As a film and television graduate, I was particularly interested in learning more about how things were shot, and created. Anyone will know just how many special effects and sets were needed to create the magical world of Harry Potter. It was incredible to see just how much effort and detail was put into creating everything – with so much of it looking real close-up.
Getting to experience the Great Hall, Forbidden Forest, and Diagon Alley made me actually start to consider if I had actually stepped into a real forest or street.
As I mentioned earlier about the hands-on experiences, there’s a lot of photo opportunities too. Whilst you’re allowed to go off on your own and are encouraged to snap away, there are plenty of “paid-for” experiences – which can make for a very expensive day out for families! However, it’s entirely up to you if you want a photo on a broom or in front of spiders.

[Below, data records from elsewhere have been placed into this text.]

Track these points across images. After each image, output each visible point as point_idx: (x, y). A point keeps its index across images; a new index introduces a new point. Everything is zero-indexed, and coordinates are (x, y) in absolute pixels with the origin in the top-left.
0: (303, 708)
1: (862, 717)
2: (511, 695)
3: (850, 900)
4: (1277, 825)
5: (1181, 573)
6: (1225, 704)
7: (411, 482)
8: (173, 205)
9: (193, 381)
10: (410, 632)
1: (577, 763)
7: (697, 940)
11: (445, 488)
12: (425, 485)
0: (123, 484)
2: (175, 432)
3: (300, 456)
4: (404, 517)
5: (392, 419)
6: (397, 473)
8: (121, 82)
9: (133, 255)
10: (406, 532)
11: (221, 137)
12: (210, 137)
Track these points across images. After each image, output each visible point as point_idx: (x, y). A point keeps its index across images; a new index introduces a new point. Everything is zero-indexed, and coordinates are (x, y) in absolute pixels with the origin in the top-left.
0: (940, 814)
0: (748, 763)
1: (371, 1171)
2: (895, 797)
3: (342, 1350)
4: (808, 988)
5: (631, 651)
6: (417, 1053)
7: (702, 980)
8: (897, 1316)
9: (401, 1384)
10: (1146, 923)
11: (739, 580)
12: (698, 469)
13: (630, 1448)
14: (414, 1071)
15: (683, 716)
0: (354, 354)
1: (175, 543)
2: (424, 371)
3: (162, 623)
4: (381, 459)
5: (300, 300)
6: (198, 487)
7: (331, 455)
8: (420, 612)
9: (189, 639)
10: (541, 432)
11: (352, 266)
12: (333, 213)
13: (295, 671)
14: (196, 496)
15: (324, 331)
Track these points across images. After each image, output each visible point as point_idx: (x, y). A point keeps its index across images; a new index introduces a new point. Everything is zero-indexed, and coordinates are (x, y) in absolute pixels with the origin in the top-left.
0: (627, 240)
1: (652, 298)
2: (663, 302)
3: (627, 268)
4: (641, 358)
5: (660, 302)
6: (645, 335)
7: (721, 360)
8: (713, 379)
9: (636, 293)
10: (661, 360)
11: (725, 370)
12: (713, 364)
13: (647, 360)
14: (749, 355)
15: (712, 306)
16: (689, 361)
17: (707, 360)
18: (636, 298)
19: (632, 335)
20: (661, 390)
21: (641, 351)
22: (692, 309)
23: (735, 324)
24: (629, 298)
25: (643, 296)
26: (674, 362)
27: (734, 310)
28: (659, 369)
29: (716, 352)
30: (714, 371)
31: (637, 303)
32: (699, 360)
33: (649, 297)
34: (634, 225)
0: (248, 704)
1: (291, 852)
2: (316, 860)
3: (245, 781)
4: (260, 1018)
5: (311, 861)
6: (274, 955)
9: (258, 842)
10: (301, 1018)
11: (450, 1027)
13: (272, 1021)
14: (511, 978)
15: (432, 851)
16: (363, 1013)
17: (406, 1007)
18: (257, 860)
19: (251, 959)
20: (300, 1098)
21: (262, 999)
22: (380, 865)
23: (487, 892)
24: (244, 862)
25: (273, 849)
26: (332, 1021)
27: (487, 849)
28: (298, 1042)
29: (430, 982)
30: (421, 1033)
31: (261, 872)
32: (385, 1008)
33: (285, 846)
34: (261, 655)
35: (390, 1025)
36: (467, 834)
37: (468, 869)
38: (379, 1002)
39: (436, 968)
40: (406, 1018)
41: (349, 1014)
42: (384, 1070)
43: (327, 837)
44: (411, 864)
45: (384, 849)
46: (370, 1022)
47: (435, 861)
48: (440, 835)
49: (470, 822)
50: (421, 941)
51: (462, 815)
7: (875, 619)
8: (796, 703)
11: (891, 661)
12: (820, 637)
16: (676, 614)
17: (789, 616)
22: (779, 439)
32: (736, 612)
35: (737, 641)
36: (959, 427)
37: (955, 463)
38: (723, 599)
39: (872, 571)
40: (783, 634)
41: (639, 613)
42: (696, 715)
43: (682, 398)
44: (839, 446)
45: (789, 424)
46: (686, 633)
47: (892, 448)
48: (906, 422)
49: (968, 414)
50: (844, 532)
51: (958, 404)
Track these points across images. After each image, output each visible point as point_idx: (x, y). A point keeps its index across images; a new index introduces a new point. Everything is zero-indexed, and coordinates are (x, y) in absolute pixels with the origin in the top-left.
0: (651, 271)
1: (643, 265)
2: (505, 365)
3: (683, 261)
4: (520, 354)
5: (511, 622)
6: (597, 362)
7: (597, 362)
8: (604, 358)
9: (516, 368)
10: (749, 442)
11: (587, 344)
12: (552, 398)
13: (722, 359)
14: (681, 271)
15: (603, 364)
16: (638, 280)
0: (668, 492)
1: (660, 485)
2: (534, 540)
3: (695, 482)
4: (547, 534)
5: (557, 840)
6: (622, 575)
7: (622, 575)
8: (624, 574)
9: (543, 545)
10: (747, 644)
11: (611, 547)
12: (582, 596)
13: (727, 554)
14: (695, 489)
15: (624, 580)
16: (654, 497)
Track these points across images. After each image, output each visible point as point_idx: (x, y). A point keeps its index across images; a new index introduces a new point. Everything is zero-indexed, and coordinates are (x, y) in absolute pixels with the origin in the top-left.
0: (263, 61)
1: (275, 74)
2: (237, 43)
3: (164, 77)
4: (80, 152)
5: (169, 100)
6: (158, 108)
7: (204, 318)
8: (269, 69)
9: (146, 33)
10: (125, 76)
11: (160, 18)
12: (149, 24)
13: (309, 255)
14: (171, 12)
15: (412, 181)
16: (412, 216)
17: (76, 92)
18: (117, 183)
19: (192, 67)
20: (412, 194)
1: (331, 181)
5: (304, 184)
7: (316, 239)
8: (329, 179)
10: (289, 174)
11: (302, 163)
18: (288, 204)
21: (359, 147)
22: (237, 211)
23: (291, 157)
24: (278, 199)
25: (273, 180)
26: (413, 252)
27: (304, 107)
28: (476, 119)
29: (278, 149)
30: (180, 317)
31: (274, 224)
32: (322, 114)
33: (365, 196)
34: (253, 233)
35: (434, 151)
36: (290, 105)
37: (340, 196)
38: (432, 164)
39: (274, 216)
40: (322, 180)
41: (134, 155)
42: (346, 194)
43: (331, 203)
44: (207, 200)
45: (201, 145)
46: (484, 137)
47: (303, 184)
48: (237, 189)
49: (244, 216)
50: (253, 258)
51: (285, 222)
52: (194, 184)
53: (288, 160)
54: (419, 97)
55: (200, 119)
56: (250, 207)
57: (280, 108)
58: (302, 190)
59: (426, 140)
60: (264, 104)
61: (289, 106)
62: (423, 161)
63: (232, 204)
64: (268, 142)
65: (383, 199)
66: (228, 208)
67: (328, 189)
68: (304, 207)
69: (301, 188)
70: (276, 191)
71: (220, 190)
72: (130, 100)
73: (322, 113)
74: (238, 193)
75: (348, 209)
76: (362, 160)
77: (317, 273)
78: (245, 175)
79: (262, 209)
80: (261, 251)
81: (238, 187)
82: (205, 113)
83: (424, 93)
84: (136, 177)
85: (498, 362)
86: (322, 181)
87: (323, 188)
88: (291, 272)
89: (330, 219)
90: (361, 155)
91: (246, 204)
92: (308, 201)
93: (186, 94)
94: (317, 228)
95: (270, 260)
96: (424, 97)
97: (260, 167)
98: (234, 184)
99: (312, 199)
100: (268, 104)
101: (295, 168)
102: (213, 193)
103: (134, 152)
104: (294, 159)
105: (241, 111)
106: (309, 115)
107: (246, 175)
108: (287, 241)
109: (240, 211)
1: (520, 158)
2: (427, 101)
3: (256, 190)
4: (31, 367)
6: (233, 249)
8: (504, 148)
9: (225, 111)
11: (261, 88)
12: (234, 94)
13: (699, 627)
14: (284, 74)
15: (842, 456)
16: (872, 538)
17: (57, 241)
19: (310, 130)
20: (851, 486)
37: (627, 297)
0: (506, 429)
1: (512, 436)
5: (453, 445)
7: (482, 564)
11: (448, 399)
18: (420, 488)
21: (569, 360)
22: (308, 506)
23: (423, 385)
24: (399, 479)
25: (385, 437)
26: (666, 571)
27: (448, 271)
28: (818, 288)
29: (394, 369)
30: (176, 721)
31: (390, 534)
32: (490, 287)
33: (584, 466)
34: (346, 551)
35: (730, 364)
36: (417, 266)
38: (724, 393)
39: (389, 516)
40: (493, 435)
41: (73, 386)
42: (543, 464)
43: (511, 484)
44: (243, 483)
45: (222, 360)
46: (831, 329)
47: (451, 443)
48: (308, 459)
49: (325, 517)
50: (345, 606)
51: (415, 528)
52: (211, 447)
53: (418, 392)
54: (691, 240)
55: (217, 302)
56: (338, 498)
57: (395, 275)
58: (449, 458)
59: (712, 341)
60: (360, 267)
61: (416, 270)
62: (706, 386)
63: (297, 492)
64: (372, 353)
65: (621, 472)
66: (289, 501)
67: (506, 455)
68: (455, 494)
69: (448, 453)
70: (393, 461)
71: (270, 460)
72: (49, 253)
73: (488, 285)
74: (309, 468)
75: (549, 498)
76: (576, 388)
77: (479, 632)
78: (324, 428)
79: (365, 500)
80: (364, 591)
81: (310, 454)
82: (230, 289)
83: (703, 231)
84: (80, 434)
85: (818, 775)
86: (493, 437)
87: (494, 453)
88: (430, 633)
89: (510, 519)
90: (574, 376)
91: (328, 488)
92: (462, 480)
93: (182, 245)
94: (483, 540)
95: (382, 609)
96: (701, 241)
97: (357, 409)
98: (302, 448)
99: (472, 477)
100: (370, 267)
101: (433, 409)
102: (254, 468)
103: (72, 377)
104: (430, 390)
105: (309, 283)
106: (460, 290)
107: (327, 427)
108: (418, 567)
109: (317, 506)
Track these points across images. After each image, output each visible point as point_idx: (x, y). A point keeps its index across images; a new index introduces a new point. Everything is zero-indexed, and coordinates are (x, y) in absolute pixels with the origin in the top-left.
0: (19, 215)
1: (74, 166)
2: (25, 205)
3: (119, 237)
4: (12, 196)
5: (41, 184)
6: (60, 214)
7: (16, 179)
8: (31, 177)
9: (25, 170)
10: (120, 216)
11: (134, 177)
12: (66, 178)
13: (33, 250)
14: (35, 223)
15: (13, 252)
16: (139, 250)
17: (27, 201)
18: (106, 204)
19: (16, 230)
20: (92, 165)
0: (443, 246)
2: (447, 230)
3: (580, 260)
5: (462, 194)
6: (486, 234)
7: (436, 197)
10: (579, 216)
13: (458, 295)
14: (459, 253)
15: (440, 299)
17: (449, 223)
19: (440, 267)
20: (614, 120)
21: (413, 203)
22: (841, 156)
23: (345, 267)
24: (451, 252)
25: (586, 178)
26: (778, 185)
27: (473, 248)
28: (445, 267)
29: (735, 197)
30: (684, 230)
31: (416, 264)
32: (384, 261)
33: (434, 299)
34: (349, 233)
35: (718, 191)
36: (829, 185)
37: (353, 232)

My nephew is a huge fan of trains, so getting to see and step inside the Hogwarts Express was most definitely his particular highlight. I personally really enjoyed walking through Diagon Alley, seeing the props and costumes up-close, and seeing the HUGE replica of Hogwarts which was used for close-up and pan shots in the films.
Seeing the replica castle was actually breathtaking. I was taken by how impressive it was, and just how much work had clearly gone into it.
There’s plenty of gift shops around too, which will only make your wallet feel much lighter – with pretty much everything Potter-related you could ever want. There’s a cafe too which serves Butterbeer and Butterbeer ice cream. I’m happy to report that the Butterbeer is absolutely delicious, and very moreish!
I would definitely recommend visiting The Making Of Harry Potter tour. As it took over three hours to visit, it is definitely worth your money and a great way to spend the day.